* Problem description *
Lay out every line of the records below as a Markdown table with the columns "No." and "Line," numbering the rows in order and omitting blank lines.

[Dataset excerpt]
<<<<
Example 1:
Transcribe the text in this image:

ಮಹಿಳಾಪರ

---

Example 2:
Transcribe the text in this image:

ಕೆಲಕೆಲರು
>>>>
* Result of this task *
| No. | Line |
|---|---|
| 1 | Example 1: |
| 2 | Transcribe the text in this image: |
| 3 | ಮಹಿಳಾಪರ |
| 4 | --- |
| 5 | Example 2: |
| 6 | Transcribe the text in this image: |
| 7 | ಕೆಲಕೆಲರು |